On 2/14/24 8:07 AM, Nikolai Lusan via Postfix-users wrote:
On Wed, 2024-02-14 at 11:34 +0100, Matus UHLAR - fantomas via Postfix-
users wrote:
>> On Wed, 2024-02-07 at 12:15 -0500, Viktor Dukhovni via Postfix-users
>> wrote:
>>> I prefer to have logs that record what I'm blocking. With
>>> firewall
>>> rules there's not sufficient forensic evidence left behind.
> On 14.02.24 19:11, Nikolai Lusan via Postfix-users wrote:
>> Here's a tip - try the 'LOG' target before you DROP/DENY/REJECT (I
>> prefer REJECT with an ICMP host/port unreachable for _all_ ports on
>> my
>> side of the link).
> Unfortunately it only provides IP you have banned, not from/to mail
> addresses.
Depending on how convoluted a setup you want you could potentially drop
in some tcpdump scans targeted at submission/smtp for the IP's in
question - I'm not saying it's an easy fix, but it may just give you the
information you want ... the packets are there in the network stack it's
just what you do with them before you assign an iptables/nftables action
to them.

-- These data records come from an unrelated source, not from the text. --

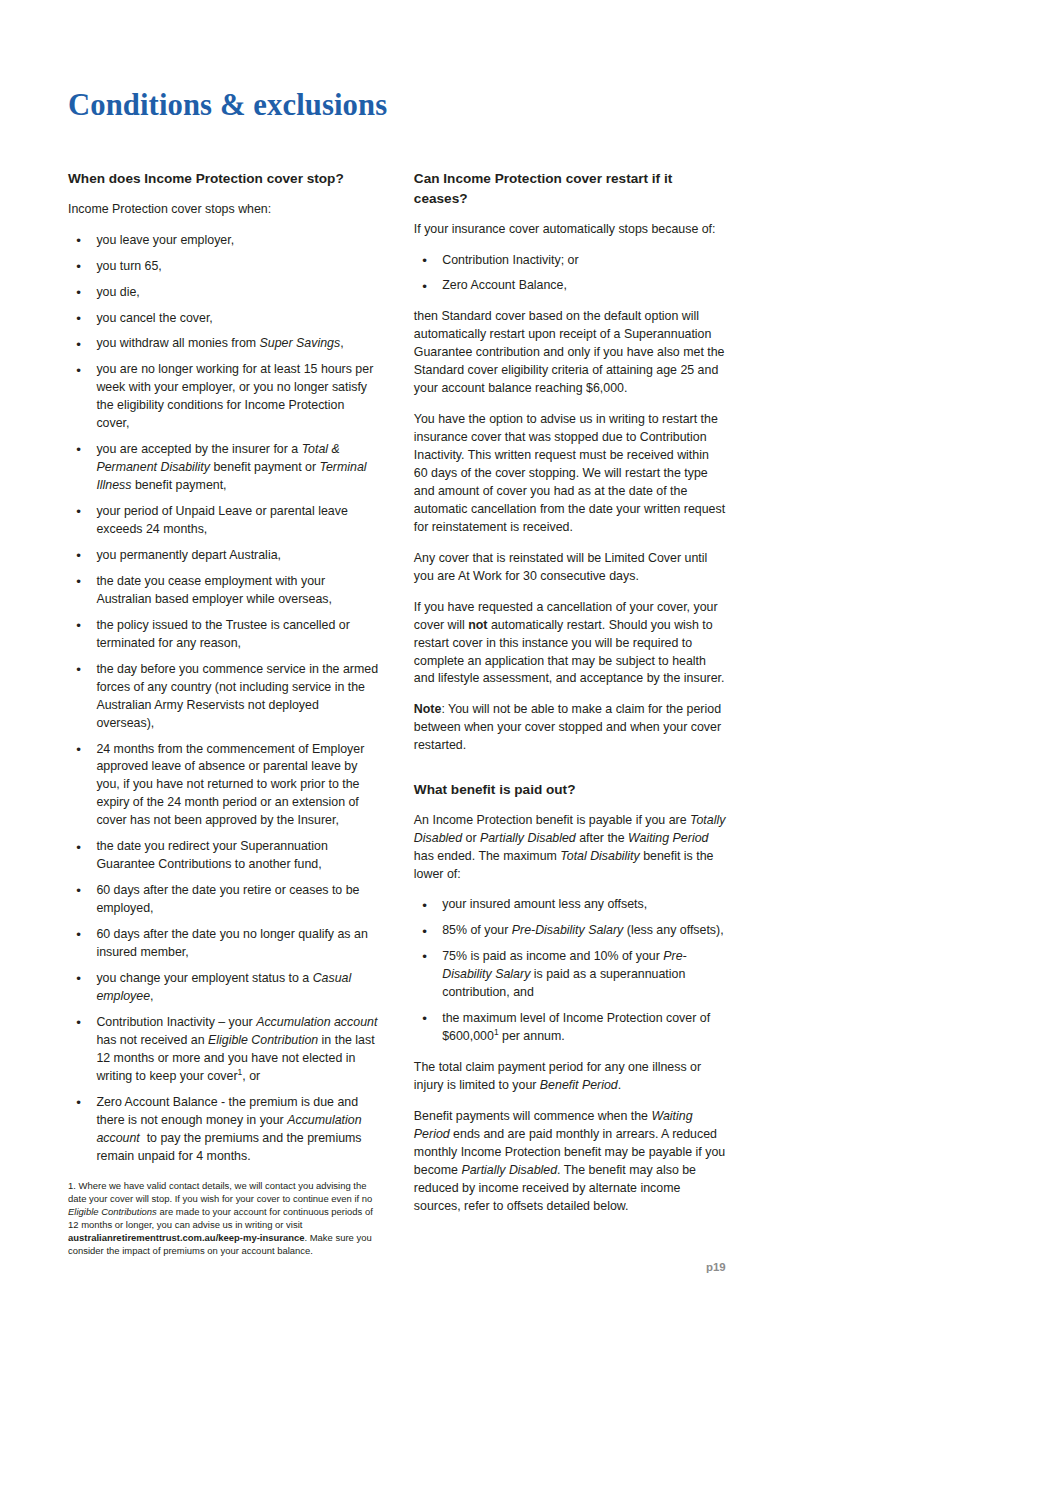Conditions & exclusions
When does Income Protection cover stop?
Income Protection cover stops when:
you leave your employer,
you turn 65,
you die,
you cancel the cover,
you withdraw all monies from Super Savings,
you are no longer working for at least 15 hours per week with your employer, or you no longer satisfy the eligibility conditions for Income Protection cover,
you are accepted by the insurer for a Total & Permanent Disability benefit payment or Terminal Illness benefit payment,
your period of Unpaid Leave or parental leave exceeds 24 months,
you permanently depart Australia,
the date you cease employment with your Australian based employer while overseas,
the policy issued to the Trustee is cancelled or terminated for any reason,
the day before you commence service in the armed forces of any country (not including service in the Australian Army Reservists not deployed overseas),
24 months from the commencement of Employer approved leave of absence or parental leave by you, if you have not returned to work prior to the expiry of the 24 month period or an extension of cover has not been approved by the Insurer,
the date you redirect your Superannuation Guarantee Contributions to another fund,
60 days after the date you retire or ceases to be employed,
60 days after the date you no longer qualify as an insured member,
you change your employent status to a Casual employee,
Contribution Inactivity – your Accumulation account has not received an Eligible Contribution in the last 12 months or more and you have not elected in writing to keep your cover1, or
Zero Account Balance - the premium is due and there is not enough money in your Accumulation account to pay the premiums and the premiums remain unpaid for 4 months.
1. Where we have valid contact details, we will contact you advising the date your cover will stop. If you wish for your cover to continue even if no Eligible Contributions are made to your account for continuous periods of 12 months or longer, you can advise us in writing or visit australianretirementtrust.com.au/keep-my-insurance. Make sure you consider the impact of premiums on your account balance.
Can Income Protection cover restart if it ceases?
If your insurance cover automatically stops because of:
Contribution Inactivity; or
Zero Account Balance,
then Standard cover based on the default option will automatically restart upon receipt of a Superannuation Guarantee contribution and only if you have also met the Standard cover eligibility criteria of attaining age 25 and your account balance reaching $6,000.
You have the option to advise us in writing to restart the insurance cover that was stopped due to Contribution Inactivity. This written request must be received within 60 days of the cover stopping. We will restart the type and amount of cover you had as at the date of the automatic cancellation from the date your written request for reinstatement is received.
Any cover that is reinstated will be Limited Cover until you are At Work for 30 consecutive days.
If you have requested a cancellation of your cover, your cover will not automatically restart. Should you wish to restart cover in this instance you will be required to complete an application that may be subject to health and lifestyle assessment, and acceptance by the insurer.
Note: You will not be able to make a claim for the period between when your cover stopped and when your cover restarted.
What benefit is paid out?
An Income Protection benefit is payable if you are Totally Disabled or Partially Disabled after the Waiting Period has ended. The maximum Total Disability benefit is the lower of:
your insured amount less any offsets,
85% of your Pre-Disability Salary (less any offsets),
75% is paid as income and 10% of your Pre-Disability Salary is paid as a superannuation contribution, and
the maximum level of Income Protection cover of $600,0001 per annum.
The total claim payment period for any one illness or injury is limited to your Benefit Period.
Benefit payments will commence when the Waiting Period ends and are paid monthly in arrears. A reduced monthly Income Protection benefit may be payable if you become Partially Disabled. The benefit may also be reduced by income received by alternate income sources, refer to offsets detailed below.
p19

There is a whole heap of power in the network stack, and
how/where you can route things to mess with them before a firewalling
decision is made (granted this has to be done on the mail host, and you
have to have the resources there to deal with it - potentially having a
couple of equally weighted MX servers could spread the load and get the
job done rather than adding extra RAM/CPU to an existing mail host or
MX).
> However I also implemented it because of too many attacks on servers..
Having been a sysadmin around the traps since the mid-to-late 1990's I
have seen many an attack on servers - it comes with the territory, you
run a service and some goon is going to try and exploit it. For example
no matter how securely you configure an ssh server you are going to see
people running distributed attacks trying to login as root (and a whole
heap of other usernames - I find my ssh [attempted] auth logs to be a
source of amusement, sometimes, when I'm not getting all "I'm going to
track you down and stab you in "interesting" ways 🙂. Submission and
IMAPS services have become another one of these things (most of the SMTP
attacks are boring and easily dealt with using basic one line scripts)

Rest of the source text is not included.